Shining also in the department of production value, as far as these nuances and subtleties are concerned, Ballistics allows for a few additional viewpoints, including an external chase cam; plenty of HUD customization, including color and clutter; and even a shop to enhance, upgrade, and altogether customize your craft. Changing the view serves no purpose, you'll either crash or you won't, same as always, only now slamming into the wall can be done in the third person. Modifying the HUD, on the other hand, however trivial it may be, is sweet. Change the color in-game, toggle the amount of crap strewn about... Useless, but neat. Same can be said about the shop. Color and design choices are allowed, as are craft modifications, but it is entirely possible to beat most of the game without ever upgrading.
For these pros, there is an equal or even greater amount of cons. No quick restart option! But hey, this doesn't matter because sitting through the egregious loads offers up plenty of time to practice that Tai Chi you've been putting off (you'll need it to quell the mounting rage). Only seven tracks. Constant and consistent placement of obstacles (tunnels are cool!). An install that goes up to 530% (no kidding, seriously 530%, so don't restart it thinking something got broke). And the cherry perched atop all this lovely whip cream? A menu that's about twelve times as dizzying and nauseating as the actual game. Whoever had the brilliant idea to incorporate a fast scrolling background into the interface needs a beating and then needs to be sat staring blankly at it, eyes taped open, for at least one hour (I suppose more beatings can ensue).
For the longevity minded amongst us, multiplayer does exist, but (hey there's our old friend) remains subject to all that limited the single player experience, perhaps even more so because now a single slip against a seasoned player spells certain loss.

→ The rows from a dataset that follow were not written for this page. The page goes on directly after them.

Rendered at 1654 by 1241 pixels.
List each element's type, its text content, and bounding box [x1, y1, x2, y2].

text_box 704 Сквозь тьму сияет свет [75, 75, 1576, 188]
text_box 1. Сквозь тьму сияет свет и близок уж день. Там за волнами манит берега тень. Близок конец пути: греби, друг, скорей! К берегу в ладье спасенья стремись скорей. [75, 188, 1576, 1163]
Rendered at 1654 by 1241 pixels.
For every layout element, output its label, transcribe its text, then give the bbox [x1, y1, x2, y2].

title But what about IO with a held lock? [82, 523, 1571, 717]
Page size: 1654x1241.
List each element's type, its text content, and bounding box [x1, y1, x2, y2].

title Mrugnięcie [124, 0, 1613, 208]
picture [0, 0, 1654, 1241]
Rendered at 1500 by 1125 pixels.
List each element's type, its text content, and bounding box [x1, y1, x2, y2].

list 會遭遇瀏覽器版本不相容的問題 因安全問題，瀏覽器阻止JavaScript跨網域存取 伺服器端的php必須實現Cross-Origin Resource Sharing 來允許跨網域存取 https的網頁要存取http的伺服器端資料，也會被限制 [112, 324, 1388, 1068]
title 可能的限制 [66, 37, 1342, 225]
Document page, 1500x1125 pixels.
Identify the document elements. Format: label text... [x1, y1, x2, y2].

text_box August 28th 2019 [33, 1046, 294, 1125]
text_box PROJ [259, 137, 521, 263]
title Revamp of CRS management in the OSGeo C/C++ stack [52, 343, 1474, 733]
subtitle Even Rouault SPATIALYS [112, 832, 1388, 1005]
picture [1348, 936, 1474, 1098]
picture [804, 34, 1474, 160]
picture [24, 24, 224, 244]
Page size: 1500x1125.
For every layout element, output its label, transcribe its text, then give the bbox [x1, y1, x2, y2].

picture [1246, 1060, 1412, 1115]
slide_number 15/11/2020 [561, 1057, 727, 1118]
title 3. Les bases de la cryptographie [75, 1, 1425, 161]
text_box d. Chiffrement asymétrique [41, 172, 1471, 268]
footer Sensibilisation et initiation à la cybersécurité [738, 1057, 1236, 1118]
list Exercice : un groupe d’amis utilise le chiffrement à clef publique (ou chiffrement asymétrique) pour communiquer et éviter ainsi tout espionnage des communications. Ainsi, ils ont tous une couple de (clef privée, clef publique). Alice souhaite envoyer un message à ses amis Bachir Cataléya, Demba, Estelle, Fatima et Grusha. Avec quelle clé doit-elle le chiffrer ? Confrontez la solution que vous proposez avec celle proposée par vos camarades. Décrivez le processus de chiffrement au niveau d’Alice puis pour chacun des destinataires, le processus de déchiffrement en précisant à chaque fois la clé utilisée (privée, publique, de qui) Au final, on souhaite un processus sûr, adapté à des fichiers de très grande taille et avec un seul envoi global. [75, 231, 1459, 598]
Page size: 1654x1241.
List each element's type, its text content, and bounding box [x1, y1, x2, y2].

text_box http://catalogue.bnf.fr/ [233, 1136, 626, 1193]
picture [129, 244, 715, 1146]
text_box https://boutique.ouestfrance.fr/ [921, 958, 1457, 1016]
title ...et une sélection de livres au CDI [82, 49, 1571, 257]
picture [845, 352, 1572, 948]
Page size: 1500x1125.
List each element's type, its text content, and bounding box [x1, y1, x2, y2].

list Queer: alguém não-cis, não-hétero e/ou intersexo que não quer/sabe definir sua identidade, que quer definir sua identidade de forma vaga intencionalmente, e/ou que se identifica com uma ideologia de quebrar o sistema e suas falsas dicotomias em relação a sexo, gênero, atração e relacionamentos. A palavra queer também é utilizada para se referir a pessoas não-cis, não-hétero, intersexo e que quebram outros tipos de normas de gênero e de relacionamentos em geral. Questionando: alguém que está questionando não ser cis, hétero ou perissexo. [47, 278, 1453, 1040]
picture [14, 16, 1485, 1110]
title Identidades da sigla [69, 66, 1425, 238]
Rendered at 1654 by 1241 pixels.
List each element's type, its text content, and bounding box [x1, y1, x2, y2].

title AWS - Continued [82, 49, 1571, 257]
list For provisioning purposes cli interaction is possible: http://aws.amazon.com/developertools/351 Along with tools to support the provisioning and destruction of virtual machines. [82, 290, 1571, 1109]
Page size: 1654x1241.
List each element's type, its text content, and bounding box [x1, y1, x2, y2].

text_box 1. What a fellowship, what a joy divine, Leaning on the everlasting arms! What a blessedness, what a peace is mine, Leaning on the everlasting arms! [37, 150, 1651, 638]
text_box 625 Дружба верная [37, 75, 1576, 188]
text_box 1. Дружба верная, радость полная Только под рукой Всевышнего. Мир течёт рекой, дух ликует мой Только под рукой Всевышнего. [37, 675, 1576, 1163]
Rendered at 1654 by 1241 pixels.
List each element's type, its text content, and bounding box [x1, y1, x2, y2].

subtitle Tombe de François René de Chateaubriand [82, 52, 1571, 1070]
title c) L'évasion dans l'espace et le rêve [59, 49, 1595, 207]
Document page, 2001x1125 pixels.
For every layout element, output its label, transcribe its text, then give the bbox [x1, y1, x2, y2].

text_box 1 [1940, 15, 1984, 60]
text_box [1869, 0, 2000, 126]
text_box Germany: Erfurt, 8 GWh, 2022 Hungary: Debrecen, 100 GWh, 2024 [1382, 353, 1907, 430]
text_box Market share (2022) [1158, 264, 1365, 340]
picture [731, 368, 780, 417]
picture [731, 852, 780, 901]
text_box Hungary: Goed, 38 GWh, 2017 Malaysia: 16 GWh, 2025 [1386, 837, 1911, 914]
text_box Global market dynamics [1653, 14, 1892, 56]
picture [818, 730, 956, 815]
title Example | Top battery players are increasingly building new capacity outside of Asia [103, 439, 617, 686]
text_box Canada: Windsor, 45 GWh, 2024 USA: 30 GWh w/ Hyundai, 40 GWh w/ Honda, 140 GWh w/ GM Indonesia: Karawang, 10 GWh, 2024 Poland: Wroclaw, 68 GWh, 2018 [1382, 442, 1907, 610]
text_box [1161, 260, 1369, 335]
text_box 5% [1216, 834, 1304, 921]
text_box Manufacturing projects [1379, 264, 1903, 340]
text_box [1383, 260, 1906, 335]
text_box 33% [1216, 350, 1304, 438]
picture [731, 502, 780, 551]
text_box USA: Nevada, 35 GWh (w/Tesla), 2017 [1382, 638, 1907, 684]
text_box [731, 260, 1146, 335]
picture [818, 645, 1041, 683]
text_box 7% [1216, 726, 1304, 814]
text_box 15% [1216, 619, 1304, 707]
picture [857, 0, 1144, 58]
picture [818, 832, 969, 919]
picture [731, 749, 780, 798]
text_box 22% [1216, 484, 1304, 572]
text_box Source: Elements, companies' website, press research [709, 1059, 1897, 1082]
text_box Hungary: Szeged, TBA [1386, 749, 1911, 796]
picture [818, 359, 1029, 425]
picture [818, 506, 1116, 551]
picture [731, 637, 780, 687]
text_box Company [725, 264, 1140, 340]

Fast as all hell, but not quite as competitive as it could, nay should have been, Ballistics amounts to today's technologically enhanced version of Old Maid. It's fun, but so trial and error intensive and lacking in longevity (at least the enjoyable kind) that it never excels past the mark of decentness. Neither markedly bad nor strikingly good, it remains the fastest damn thing on the planet, worth a look only to those whose computers harbor the technology to power it, or to those who can stomach racing with no variation: racing that's based solely off memorization.
-- Ivan Sulic
|out of 10||click here for ratings guide|
No quick restart for races and the entire menu, however functional, is distorted by a fast moving background that both gives me a headache and makes me nauseous. Best way to get a sea sick epilepsy.
Despite the color blurring speeds at which the game moves sometimes causing the amazing texture and polygonal detail to fly by unappreciated, such detail nonetheless still exists.
Fast techno style music appropriate to the theme comes accompanied by standard compilations of whooshes and swooshes in-line with this racers of the sort. Nothing new, glamorous, or bad.
Ballistics amounts to more of a feat in obstacle course navigation than racing. Opponents providing approximately zero in terms of play really mars what could have been an exceptional experience.
Only seven repetitious tracks and severe emphasis on obstacle navigation over competitive racing make this an enjoyable, but all too brief stint in memory retention and trial and error.